Seems like I may be squatting in the wilds of Massachusetts this winter. The house is in good condition, but I've lived through Massachusetts winters and now how cruel they can be. I've also never squatted a place long term, or really even more than a night...

So, any hints, tricks, or tips? I know about layers and all that, but I want some advice from people who've done it! Thanks y'all


----------



## psychofoamer (Sep 3, 2015)

https://squattheplanet.com/threads/keeping-warm-warming-insulation-for-squats-in-the-winter.1581/


----------



## Matt Derrick (Sep 3, 2015)

removed the resouces tab since this doesn't have any in it...


----------



## janktoaster (Sep 3, 2015)

My bad, I thought it meant I was searching for resources.... sorry, I'm stoned


----------



## landpirate (Sep 3, 2015)

Having squatted a few houses over winter times your best bet is to keep one room warm. Its impossible to keep a whole house at a habitable temperature in winter. So if you can get one room comfortable sleep/live in that one room. Spend all your efforts on making that one place warm. cling film (saran wrap!) over windows acts as secondary glazing. hang blankets over windows to keep drafts out, do the same on doors.

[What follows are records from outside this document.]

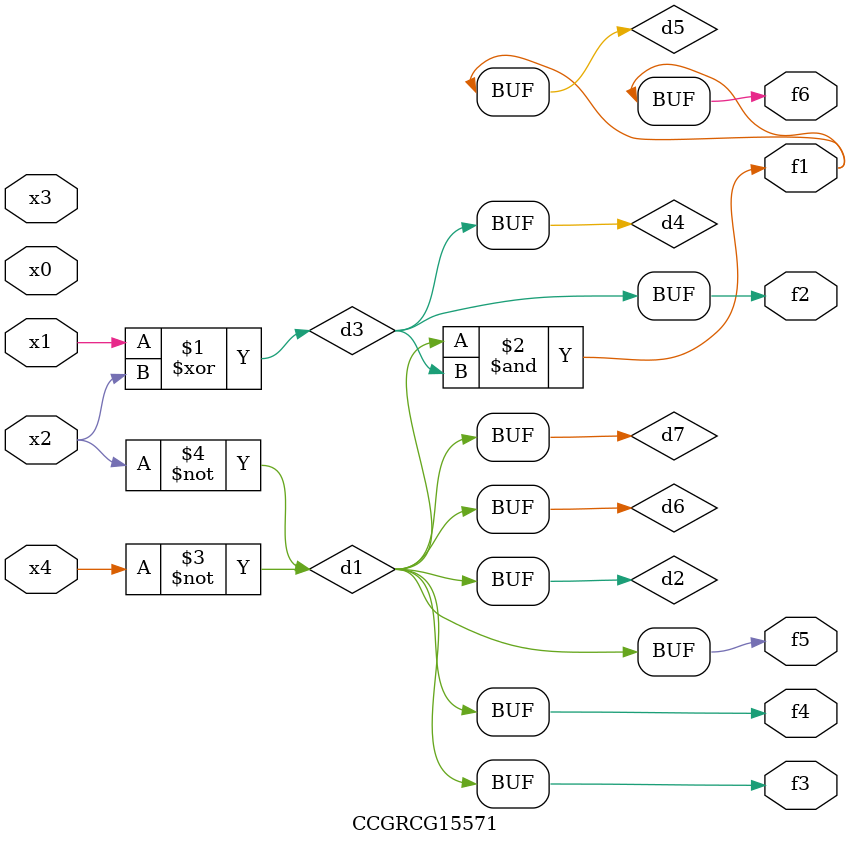
<source format=v>
module CCGRCG15571(
	input x0, x1, x2, x3, x4,
	output f1, f2, f3, f4, f5, f6
);

	wire d1, d2, d3, d4, d5, d6, d7;

	not (d1, x4);
	not (d2, x2);
	xor (d3, x1, x2);
	buf (d4, d3);
	and (d5, d1, d3);
	buf (d6, d1, d2);
	buf (d7, d2);
	assign f1 = d5;
	assign f2 = d4;
	assign f3 = d7;
	assign f4 = d7;
	assign f5 = d7;
	assign f6 = d5;
endmodule

</source>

Don't get your clothes wet if you can help it because getting them dry in a cold house is hard and will create dampness which is shit to live in. Also, the more people in a room the warmer it gets so if you can get other people to stay that helps. 

It kind of goes without saying but be really careful if you are having fires/lighting candles in your sleeping area. Carbon Monoxide kills and obviously fires do too.


----------



## wombatt (Sep 4, 2015)

cardboard with blankets on top for the walls. the more insulated your sleeping space is the better. also getting a dog is great for heat and is a better friend than anyone else you could meet.


----------



## Hillbilly Castro (Sep 13, 2015)

I'd honestly get a couple goats and snuggle with em in the winter.


----------



## XanderMenanderer (Oct 9, 2015)

Aww man I've never done along term winter squat, wish I could join you. Anyways here's a few tricks I've come across, get a bunch of emergency blankets and cover the floors, doors, windows, etc. Paint can with a roll of TP in it (cardboard removed) doused in a fuel source, is an awesome space heater and lasts awhile. Like they said above lots of blankets, movers blankets are great, sleeping bags, shit I've even set a tent up in a room and covered that ha. Oh a dog or a partner are great heat sources as well. Lol Good Luck!


----------



## Hillbilly Castro (Oct 9, 2015)

XanderMenanderer said:


> Paint can with a roll of TP in it (cardboard removed) doused in a fuel source, is an awesome space heater and lasts awhile



How do you ventilate that?


----------



## XanderMenanderer (Oct 9, 2015)

Idk just kick open a window, or bust a hole through the wall and make your own vent out of some air duct metal or laundry room dryer hose.


----------



## OstrichJockey (Oct 9, 2015)

Fuel, fire, indoors... Yeah, no.


----------



## XanderMenanderer (Oct 9, 2015)

Fuel I.e. isopropyle alcohol or antifreeze just enough to dampen the TP. It's really not all that dangerous. I've used it many times. You use the paint can top or a cast iron pan to smother it out.


----------